Khan Academy founder Salman Khan talks about his new book, The One World Schoolhouse: Education Reimagined, in an interview with MIT Technology Review. Instead of the Prussian model — students march in lockstep through the curriculum — Khan believes technology will make “mastery learning” practical.

Everyone advances at his or her own pace. Don’t try algebra until you know your arithmetic. Spend less time in lectures and more in hands-on problem solving.

Most students can be motivated to learn, if they can go at their own pace, Khan says. “The core reason for students disengaging is that they are frustrated. They’re in algebra class but don’t have a good foundation in pre-algebra or arithmetic.”
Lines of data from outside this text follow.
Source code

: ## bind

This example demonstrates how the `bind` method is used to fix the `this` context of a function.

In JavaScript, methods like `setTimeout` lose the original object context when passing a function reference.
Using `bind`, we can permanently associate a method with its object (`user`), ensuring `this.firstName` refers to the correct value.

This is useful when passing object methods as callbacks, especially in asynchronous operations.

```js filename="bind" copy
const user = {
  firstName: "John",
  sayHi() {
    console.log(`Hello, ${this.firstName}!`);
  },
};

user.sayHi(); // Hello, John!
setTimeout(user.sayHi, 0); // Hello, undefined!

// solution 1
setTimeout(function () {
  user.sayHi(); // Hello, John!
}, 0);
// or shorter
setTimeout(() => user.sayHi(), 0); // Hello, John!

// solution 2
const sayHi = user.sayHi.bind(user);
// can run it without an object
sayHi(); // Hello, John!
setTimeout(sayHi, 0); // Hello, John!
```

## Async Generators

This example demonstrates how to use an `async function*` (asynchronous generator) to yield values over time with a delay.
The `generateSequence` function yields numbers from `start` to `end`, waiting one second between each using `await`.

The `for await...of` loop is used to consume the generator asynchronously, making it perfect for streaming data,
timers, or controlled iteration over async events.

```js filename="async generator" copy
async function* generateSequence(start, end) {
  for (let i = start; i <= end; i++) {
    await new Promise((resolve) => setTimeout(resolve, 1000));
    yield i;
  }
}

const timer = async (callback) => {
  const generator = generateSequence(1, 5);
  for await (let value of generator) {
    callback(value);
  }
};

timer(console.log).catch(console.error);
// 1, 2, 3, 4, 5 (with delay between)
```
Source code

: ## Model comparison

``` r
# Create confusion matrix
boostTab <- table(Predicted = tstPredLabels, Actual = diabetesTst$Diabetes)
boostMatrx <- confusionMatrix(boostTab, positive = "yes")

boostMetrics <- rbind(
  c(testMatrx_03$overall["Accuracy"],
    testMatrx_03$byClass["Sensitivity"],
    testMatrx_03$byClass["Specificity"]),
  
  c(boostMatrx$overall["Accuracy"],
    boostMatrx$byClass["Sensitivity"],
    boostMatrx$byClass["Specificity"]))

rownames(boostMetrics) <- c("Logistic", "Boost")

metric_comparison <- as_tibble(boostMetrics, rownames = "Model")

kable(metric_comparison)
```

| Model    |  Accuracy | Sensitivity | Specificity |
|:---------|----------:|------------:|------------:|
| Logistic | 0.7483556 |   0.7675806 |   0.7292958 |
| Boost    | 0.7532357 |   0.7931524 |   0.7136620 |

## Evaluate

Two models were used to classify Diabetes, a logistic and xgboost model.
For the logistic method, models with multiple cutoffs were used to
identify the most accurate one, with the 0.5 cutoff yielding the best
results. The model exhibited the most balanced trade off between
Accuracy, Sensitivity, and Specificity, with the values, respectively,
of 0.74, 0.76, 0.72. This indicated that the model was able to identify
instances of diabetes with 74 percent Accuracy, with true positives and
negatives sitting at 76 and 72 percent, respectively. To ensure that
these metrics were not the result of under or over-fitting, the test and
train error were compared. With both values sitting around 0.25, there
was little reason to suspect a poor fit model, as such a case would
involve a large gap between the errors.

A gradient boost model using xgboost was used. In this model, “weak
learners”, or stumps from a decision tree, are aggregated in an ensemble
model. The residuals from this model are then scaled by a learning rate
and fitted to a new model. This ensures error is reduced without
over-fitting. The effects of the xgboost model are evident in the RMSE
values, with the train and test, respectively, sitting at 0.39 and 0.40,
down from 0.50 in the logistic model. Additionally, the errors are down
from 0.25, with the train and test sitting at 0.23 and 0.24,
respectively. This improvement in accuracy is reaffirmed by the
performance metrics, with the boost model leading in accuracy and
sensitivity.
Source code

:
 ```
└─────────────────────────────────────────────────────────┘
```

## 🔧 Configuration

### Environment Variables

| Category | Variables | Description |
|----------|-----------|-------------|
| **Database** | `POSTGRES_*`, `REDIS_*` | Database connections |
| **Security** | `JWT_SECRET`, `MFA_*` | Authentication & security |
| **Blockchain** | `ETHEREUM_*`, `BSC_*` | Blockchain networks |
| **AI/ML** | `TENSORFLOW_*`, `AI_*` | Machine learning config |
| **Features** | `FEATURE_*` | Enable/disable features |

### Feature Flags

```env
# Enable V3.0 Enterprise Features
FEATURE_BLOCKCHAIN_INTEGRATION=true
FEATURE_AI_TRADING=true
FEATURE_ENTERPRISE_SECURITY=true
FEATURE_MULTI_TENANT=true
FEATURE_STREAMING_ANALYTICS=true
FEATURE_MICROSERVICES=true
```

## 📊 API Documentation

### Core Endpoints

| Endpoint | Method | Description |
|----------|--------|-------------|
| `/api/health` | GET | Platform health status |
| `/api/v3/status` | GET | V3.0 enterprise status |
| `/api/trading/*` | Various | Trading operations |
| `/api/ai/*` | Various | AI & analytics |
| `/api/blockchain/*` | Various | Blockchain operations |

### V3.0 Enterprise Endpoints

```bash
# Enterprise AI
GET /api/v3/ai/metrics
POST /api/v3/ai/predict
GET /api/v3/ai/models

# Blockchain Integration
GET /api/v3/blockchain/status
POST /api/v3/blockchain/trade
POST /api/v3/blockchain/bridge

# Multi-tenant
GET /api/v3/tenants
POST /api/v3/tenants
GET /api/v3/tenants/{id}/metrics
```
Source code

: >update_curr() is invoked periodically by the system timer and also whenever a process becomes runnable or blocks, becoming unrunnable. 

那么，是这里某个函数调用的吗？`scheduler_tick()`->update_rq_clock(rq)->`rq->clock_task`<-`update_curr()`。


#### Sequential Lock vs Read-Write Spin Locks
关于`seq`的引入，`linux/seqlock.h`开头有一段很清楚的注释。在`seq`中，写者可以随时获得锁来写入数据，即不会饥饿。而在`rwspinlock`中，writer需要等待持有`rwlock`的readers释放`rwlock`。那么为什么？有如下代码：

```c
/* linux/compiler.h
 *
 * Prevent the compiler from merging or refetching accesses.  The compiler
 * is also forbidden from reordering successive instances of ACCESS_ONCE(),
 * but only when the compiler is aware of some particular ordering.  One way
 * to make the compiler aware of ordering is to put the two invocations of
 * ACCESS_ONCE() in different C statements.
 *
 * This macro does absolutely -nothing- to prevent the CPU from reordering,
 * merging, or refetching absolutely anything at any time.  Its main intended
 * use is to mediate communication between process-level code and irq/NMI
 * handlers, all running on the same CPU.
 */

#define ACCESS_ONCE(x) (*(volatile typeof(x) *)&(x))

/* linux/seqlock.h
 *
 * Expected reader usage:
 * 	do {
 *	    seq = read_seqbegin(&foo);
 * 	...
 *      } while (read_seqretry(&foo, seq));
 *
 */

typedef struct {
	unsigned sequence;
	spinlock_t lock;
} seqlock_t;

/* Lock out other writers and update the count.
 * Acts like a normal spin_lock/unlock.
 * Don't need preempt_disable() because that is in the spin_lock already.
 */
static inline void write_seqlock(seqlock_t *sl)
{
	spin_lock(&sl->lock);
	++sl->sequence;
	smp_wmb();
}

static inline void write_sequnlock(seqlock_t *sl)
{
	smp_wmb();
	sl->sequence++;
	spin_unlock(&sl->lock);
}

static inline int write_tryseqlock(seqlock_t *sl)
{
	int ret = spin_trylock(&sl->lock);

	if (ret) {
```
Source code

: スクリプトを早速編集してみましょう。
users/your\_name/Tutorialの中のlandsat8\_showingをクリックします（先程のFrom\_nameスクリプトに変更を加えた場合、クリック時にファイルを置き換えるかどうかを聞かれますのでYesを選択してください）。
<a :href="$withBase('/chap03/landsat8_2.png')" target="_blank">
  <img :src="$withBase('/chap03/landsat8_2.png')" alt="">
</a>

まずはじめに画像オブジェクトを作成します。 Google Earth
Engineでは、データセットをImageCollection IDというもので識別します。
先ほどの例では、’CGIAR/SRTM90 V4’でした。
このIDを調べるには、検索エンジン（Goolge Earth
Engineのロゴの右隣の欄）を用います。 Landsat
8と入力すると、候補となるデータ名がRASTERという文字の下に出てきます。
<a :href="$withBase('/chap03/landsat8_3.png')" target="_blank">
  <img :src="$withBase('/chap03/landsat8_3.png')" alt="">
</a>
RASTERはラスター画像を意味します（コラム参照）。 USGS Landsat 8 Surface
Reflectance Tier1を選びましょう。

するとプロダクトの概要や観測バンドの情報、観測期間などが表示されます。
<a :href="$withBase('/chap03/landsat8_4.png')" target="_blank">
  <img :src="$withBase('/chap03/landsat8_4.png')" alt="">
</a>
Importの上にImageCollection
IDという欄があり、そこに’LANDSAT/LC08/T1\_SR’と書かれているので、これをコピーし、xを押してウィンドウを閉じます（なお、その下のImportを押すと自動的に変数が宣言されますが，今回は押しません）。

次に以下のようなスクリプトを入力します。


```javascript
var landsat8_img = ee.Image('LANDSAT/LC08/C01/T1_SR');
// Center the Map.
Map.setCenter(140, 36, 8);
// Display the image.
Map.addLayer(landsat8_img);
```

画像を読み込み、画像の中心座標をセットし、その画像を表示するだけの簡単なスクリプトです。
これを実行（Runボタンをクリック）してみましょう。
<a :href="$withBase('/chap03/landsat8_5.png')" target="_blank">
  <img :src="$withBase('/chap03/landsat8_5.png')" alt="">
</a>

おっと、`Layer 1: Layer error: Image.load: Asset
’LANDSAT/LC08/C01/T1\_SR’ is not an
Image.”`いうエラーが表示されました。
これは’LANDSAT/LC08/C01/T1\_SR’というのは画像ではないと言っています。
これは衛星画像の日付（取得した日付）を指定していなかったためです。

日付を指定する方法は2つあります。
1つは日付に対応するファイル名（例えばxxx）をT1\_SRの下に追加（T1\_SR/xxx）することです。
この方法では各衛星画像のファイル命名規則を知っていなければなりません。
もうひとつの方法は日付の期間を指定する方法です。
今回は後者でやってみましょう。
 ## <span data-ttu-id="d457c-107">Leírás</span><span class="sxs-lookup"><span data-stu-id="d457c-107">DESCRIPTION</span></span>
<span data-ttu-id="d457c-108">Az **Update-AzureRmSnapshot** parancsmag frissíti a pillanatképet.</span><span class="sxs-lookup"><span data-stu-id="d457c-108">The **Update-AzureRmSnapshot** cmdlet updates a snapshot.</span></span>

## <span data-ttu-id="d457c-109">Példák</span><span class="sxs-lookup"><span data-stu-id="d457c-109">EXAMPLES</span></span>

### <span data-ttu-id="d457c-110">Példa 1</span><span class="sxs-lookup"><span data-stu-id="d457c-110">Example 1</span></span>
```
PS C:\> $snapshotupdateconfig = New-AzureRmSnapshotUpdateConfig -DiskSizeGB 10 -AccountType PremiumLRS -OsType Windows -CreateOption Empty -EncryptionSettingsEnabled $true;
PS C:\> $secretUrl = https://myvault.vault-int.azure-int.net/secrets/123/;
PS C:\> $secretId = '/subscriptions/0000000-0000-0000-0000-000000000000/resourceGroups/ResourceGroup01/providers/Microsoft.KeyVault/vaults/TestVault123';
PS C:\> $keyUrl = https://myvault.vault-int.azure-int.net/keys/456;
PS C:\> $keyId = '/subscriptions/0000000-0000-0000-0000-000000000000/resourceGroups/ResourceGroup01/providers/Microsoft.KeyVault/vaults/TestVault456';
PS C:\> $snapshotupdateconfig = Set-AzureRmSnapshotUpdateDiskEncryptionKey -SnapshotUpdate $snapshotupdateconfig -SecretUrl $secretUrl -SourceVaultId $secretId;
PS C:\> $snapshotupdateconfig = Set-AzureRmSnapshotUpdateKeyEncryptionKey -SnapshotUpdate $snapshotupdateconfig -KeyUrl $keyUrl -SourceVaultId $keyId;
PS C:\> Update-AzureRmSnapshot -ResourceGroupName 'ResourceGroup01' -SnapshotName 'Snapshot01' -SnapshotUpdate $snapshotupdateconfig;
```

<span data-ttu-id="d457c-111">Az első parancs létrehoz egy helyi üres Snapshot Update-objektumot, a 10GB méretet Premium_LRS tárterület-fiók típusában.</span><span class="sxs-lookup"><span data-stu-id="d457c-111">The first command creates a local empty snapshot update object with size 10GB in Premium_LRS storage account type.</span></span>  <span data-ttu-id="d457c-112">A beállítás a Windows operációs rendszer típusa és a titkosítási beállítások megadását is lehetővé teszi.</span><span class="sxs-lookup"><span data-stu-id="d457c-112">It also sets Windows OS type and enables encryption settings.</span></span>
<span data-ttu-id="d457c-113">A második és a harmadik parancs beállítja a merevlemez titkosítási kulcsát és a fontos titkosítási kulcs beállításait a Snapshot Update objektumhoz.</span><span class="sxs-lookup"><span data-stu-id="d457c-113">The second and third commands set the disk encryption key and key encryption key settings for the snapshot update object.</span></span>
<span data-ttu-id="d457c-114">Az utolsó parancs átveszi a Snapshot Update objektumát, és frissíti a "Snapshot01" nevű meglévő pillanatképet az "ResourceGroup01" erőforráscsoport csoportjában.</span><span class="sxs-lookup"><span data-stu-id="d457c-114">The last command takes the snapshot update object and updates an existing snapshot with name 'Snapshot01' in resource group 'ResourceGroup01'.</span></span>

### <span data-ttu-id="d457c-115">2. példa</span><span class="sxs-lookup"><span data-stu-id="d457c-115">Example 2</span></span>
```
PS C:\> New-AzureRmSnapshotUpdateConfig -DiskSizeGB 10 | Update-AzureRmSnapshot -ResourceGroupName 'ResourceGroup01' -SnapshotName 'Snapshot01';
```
Khan Academy is “investing heavily” in analytics, says Khan. “What does a student know? What does a student not know? How effective is the tutorial?” In elementary and middle schools using Khan in the classroom, teachers are very enthusiastic about the real-time learning assessments — more so than the videos.

Online learning will revolutionize higher education and liberate students from ever-rising college costs, Khan says.

Here’s what I think it could look like in five years: the learning side will be free, but if and when you want to prove what you know, and get a credential, you would go to a proctoring center [for an exam]. And that would cost something. Let’s say it costs $100 to administer that exam. I could see charging $150 for it. And then you have a $50 margin that you can reinvest on the free-learning side.

If students can earn credible credits by taking free online classes, the college cartel will be broken, writes Jeff Selingto at the Chronicle of Higher Education. Now universities often reject transfer credits, claiming the quality of instruction doesn’t match their own, he writes.

. . . what happens when students arrive at the registrars’ office with credit-bearing courses from professors at Stanford, Penn, and Princeton? What will the excuse be then to reject the credits—that the courses were free? Such an excuse might finally expose the true reason many colleges refuse to accept transfer credits: They want students to pay them tuition for a class . . .

It all depends on assessment. If there’s a credible, cost-effective way to measure learning, then everything changes.

Colleges should outsource remedial ed

Colleges aren’t good at remedial education, writes Ohio University economist Richard Vedder. Few remedial students go on to earn a degree. Colleges should outsource remediation and concentrate on college-level instruction.

MOOCs (Massive Open Online Courses) were developed for motivated, independent learners. Now the Gates Foundation is funding proposals to create MOOCs for remedial students.